How about using reduced sap for the majority of the must, with some fully cooked added into it for more flavor? Sounds like it could be the best of both worlds...
How much of maple syrup is fully fermentable sugars? Should it be treated the same as honey, or will it never finish dry?
I'm thinking of making a 3 gallon batch soon with a good amount of the sugars coming from honey (light, cheap stuff, don't care about the flavor of it at all). I'm looking to bring in the character, and flavors, of maple syrup though.
Rossnaree, how do you usually make yours? OG? FG? Do you use nutrient like you would with mead (assuming you probably would)? How long does the batch go before it's getting good (at what ABV)?
First, most of what I've made HAS been from maple syrup diluted to an OG of between 1.115 and 1.130. FG is usually around 0.999-1.002, once it went to 0.998 and nope, there was nothing wrong with the hydrometer or my reading of it as far as i can tell.
One of the reasons I'm thinking that sap evaporated to wine SG instead of bringing to finished syrup and then diluting is, of course, for the energy savings, but as Misplaced_Canuck pointed out, much of the color and flavor is developed during the finishing process. BUT, as I stated, a lot of that doesn't necessarily come through in the finished mead/wine, and may be due to my choice of yeast (EC-1118); but the yeast is also the reason why the wine always finishes nice and dry. Now, if I were to use DV-10, or DV-47, things might be different. To keep the same alcohol tolerance as EC-1118, I'd go with the DV-10; if going with the DV-47, I'd probably scale back the OG accordingly so's I wouldn't end up with anything overly sweet. Don't get me wrong, I LOVE off-dry Rieslings, etc, it's just that with mead and maple it can get sicky-sweet. And stay that way...

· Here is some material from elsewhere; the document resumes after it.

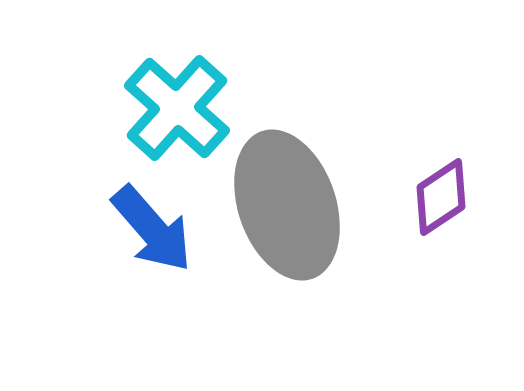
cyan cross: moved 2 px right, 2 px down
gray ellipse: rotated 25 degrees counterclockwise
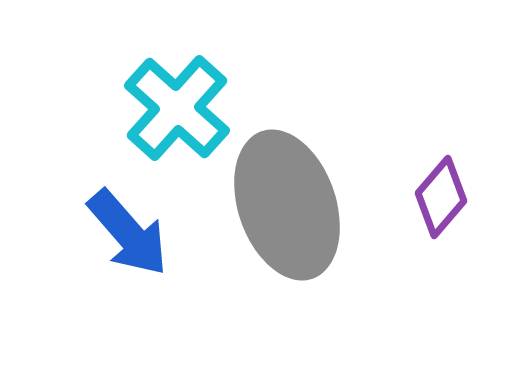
purple diamond: rotated 16 degrees counterclockwise
blue arrow: moved 24 px left, 4 px down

The other reason is a bit more of a theory at this time, and that is --- when you make maple syrup, you will always end up with what is called "sugar sand." To put it a little too simply, it's the minerals from the tree contained within the sap. When heated, and as the sap becomes more concentrated, these minerals "group" and precipitate out as grit, or sugar sand. Anyways, this gets filtered out with commercial operations and most hobby/home-use operations. My THEORY, only, is that by not going entirely to syrup stage, this process of precipitating-out the minerals -- or, even if there is sugar sand, not filtering it out -- is prevented, and the yeast will have those minerals to use as nutrient. Just a theory. I don't even know how I'd go about proving it.
Otherwise, it's not big deal to forget about all that and go ahead and just add nutrient as you would for mead -- I do that anyhow. I just don't do staggered nutrient additions; I'm not sure that you need to with maple. I just like to keep the must with whatever it came with, figuring that maybe it contains just what the yeast need to do it right. IDK, probably just BS in the end.
As for aging: Like beauty in the eye of the beholder, that's entirely up to you. Naturally, the higher ABV's need a little more aging than the lower ABV wines, but there are exceptions. As far as my own tastes and experience (not at all extensive, I should state), it definitely matures a LOT faster than most meads (exceptions being the "quick meads"), between 9 and 12 months or so on average, but longer would be better. How much better, IDK, it hasn't lasted. I don't get a lot of lees, and I don't generally rack to secondary UNLESS I've also used honey or something else that will produce them, and even then I've forgotten all about racking and it'll be months later and nothing bad ever happened, so.... nah. I don't bother. About all I do is top off with more of the same to reduce headspace, since the ferment is so mild that I don't worry about blow-off at all.
I honestly don't know if I really ever do the exact same recipe twice; about all that's consistent is EC-1118. I love it. However, this thread, in post #12, has been making me regret always using 1118, and even some posts on HBT's Mead section mention that 1118 will blow the bouquet and flavors right out through the airlock, whereas DV-10 and DV-47 generally won't. The thread, over on gotmead.com --->
http://www.gotmead.com/forum/showthread.php?t=9177
Now, THERE'S a good lookin' recipe!!! Or "recipe's," since the chocolate one looks good, too. I've been meaning to do the "Acerglyn Aphrodisiac" for a long time. Also, this year, I want to try various mixtures of maple, honey, and apple. NOT sure how well those will turn out, but I figure that a bunch of 1-gallon experiments may just pay off nicely. We'll see, if I even get around to doing them.
Some other good sites, but by no means anywhere even close to scratching the surface (hint - search is your friend!!! lol!), if you don't care for my approach ---
http://winemaking.jackkeller.net/request132.asp --- except, I boil down to the target OG, I don't add other sugars. Another thing, and if you tap you already know this, don't plug the tap hole. The tree will take care of itself quite nicely.
These two both seem to be by the same author, they're almost the same:
http://www.brewery.org/gambmug/recs/1003169902-30047.shtml
http://www.brewery.org/cm3/recs/10_25.html
http://davespicks.com/writing/mme/recipes/maple.html
Anyways, you got the long-winded response out of me. Sorry about that.